* **Exercise objective**:
Exactly and only the lines from the one containing "To calculate climate-growth" through the close of the entries below are to be set down.

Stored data
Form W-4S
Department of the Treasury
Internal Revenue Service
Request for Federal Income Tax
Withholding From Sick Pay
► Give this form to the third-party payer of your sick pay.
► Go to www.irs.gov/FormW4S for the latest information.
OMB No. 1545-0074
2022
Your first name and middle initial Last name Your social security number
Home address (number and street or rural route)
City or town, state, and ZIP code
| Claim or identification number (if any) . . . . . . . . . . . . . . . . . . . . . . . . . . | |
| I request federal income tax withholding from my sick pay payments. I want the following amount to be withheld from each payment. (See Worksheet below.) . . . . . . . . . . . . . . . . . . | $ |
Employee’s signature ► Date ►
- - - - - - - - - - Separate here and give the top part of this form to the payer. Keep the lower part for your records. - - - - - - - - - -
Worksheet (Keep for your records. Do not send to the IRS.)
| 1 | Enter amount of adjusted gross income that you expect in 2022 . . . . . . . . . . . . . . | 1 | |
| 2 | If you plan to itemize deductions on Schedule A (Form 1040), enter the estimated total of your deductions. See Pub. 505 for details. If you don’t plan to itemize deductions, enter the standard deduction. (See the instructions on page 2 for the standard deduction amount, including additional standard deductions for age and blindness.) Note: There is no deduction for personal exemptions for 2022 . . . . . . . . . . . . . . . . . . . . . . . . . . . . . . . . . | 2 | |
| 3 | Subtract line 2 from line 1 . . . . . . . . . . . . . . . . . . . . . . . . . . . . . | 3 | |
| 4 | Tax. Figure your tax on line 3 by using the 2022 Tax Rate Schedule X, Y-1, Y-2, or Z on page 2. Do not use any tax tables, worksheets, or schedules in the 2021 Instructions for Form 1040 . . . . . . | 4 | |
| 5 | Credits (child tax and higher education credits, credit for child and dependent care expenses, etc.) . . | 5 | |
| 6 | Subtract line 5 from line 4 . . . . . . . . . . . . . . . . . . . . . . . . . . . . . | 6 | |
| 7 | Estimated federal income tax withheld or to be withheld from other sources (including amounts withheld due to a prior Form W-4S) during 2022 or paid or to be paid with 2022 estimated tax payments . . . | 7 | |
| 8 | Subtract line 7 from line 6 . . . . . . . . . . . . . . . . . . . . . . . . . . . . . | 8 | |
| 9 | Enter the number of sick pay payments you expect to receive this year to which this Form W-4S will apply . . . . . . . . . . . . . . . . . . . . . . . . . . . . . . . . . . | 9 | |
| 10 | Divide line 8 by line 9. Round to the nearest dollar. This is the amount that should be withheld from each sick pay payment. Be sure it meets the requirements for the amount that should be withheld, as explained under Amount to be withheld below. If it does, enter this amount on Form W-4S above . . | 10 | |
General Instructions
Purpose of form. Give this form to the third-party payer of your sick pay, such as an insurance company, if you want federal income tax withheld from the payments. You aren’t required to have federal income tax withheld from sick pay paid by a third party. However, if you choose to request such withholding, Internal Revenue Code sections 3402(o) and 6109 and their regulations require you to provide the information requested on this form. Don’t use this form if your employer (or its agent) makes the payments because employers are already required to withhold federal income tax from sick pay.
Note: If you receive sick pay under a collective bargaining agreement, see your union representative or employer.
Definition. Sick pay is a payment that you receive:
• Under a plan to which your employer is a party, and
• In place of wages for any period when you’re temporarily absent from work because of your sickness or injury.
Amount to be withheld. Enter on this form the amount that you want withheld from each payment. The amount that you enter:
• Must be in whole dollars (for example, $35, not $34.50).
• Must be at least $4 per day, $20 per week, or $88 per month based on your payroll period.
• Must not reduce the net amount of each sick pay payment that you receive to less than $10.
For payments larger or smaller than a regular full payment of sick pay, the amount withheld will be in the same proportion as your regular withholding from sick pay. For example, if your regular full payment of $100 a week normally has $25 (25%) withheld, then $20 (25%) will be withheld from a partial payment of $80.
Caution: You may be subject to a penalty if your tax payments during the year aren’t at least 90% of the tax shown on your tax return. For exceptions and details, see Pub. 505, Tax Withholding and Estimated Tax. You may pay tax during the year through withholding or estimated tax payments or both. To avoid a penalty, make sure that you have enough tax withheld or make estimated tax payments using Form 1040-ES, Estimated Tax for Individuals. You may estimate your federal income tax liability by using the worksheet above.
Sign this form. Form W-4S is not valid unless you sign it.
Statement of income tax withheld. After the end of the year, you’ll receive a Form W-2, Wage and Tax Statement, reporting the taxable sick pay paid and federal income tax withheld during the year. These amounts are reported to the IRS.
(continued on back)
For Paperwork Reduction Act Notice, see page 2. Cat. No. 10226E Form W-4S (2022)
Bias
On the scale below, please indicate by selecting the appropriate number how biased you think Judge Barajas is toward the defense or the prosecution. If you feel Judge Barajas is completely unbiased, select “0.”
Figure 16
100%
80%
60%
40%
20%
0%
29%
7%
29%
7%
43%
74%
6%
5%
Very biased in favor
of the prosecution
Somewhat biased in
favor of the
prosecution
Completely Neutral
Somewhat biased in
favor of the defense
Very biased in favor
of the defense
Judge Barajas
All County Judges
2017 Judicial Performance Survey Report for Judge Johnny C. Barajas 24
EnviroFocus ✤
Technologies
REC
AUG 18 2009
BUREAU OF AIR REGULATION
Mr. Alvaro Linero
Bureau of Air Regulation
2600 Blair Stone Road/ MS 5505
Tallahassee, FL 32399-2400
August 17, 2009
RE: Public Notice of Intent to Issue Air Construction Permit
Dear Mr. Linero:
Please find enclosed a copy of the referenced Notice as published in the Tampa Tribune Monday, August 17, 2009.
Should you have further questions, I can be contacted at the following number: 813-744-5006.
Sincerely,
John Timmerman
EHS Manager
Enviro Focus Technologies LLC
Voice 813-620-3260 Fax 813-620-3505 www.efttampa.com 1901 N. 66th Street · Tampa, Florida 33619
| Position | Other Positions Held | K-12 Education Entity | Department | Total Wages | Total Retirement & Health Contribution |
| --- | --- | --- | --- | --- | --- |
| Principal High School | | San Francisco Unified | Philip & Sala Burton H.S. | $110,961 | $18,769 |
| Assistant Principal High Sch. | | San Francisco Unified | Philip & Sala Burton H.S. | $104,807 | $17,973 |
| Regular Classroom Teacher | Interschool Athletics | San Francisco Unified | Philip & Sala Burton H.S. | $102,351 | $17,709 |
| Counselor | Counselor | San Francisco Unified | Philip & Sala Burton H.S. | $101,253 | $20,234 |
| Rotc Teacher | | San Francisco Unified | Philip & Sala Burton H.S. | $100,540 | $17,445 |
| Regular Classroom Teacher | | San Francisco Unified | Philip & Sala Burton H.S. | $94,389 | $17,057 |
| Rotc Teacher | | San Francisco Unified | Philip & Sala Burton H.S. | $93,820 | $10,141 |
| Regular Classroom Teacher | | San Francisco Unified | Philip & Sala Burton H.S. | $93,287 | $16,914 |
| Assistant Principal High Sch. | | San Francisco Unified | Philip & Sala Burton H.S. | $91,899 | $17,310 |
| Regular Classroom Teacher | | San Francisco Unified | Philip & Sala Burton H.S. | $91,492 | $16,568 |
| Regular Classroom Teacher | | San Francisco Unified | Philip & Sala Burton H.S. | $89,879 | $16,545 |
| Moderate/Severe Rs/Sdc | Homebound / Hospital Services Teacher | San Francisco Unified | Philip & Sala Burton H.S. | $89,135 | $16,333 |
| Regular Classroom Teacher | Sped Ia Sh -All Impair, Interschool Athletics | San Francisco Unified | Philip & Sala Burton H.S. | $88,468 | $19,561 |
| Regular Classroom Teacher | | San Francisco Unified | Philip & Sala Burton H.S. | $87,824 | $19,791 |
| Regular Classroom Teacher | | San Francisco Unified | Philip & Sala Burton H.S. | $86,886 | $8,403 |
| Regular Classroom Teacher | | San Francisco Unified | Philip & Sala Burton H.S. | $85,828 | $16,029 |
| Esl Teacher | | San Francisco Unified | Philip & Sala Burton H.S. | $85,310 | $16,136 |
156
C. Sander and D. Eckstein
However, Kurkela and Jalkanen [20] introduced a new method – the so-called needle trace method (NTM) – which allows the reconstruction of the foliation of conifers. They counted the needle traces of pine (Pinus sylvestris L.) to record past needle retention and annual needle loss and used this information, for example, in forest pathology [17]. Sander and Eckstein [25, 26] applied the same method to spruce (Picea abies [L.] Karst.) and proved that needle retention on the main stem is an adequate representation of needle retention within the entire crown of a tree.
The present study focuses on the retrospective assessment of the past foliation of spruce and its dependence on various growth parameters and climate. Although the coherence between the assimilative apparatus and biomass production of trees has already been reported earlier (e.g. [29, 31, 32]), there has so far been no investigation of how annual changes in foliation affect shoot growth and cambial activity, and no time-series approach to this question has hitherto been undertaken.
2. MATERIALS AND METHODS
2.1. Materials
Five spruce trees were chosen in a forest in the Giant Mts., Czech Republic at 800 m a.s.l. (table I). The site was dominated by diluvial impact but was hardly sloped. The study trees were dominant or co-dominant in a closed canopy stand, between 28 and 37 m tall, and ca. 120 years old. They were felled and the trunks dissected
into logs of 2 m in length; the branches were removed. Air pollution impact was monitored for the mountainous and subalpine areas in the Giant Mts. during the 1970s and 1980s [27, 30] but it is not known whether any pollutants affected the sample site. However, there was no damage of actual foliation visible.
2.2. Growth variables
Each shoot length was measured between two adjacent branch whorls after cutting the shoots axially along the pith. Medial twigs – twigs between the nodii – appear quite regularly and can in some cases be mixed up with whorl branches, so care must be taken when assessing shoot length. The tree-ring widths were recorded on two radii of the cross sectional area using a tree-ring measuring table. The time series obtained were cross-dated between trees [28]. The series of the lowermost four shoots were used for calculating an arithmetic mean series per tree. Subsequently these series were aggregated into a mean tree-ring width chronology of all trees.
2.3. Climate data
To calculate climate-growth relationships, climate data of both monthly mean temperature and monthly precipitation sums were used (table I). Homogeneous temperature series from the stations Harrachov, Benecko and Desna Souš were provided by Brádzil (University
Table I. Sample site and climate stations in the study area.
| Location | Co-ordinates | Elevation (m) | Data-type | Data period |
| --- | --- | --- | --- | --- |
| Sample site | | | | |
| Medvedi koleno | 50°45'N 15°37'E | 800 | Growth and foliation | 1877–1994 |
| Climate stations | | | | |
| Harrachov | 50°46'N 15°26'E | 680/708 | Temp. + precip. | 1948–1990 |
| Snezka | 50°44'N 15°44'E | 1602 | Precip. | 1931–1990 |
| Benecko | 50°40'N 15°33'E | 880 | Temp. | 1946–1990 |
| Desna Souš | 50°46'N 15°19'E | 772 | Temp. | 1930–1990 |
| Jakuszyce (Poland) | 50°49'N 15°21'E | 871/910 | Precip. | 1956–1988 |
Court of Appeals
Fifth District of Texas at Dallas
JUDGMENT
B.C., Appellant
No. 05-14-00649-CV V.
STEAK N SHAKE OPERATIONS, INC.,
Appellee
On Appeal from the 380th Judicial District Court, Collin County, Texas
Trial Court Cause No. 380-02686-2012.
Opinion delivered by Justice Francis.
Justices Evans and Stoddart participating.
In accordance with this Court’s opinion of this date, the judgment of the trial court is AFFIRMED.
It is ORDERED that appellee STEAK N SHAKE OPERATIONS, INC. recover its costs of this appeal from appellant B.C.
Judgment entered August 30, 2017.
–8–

* **Exercise response**:
To calculate climate-growth relationships, climate data of both monthly mean temperature and monthly precipitation sums were used (table I). Homogeneous temperature series from the stations Harrachov, Benecko and Desna Souš were provided by Brádzil (University
Table I. Sample site and climate stations in the study area.
| Location | Co-ordinates | Elevation (m) | Data-type | Data period |
| --- | --- | --- | --- | --- |
| Sample site | | | | |
| Medvedi koleno | 50°45'N 15°37'E | 800 | Growth and foliation | 1877–1994 |
| Climate stations | | | | |
| Harrachov | 50°46'N 15°26'E | 680/708 | Temp. + precip. | 1948–1990 |
| Snezka | 50°44'N 15°44'E | 1602 | Precip. | 1931–1990 |
| Benecko | 50°40'N 15°33'E | 880 | Temp. | 1946–1990 |
| Desna Souš | 50°46'N 15°19'E | 772 | Temp. | 1930–1990 |
| Jakuszyce (Poland) | 50°49'N 15°21'E | 871/910 | Precip. | 1956–1988 |
Court of Appeals
Fifth District of Texas at Dallas
JUDGMENT
B.C., Appellant
No. 05-14-00649-CV V.
STEAK N SHAKE OPERATIONS, INC.,
Appellee
On Appeal from the 380th Judicial District Court, Collin County, Texas
Trial Court Cause No. 380-02686-2012.
Opinion delivered by Justice Francis.
Justices Evans and Stoddart participating.
In accordance with this Court’s opinion of this date, the judgment of the trial court is AFFIRMED.
It is ORDERED that appellee STEAK N SHAKE OPERATIONS, INC. recover its costs of this appeal from appellant B.C.
Judgment entered August 30, 2017.
–8–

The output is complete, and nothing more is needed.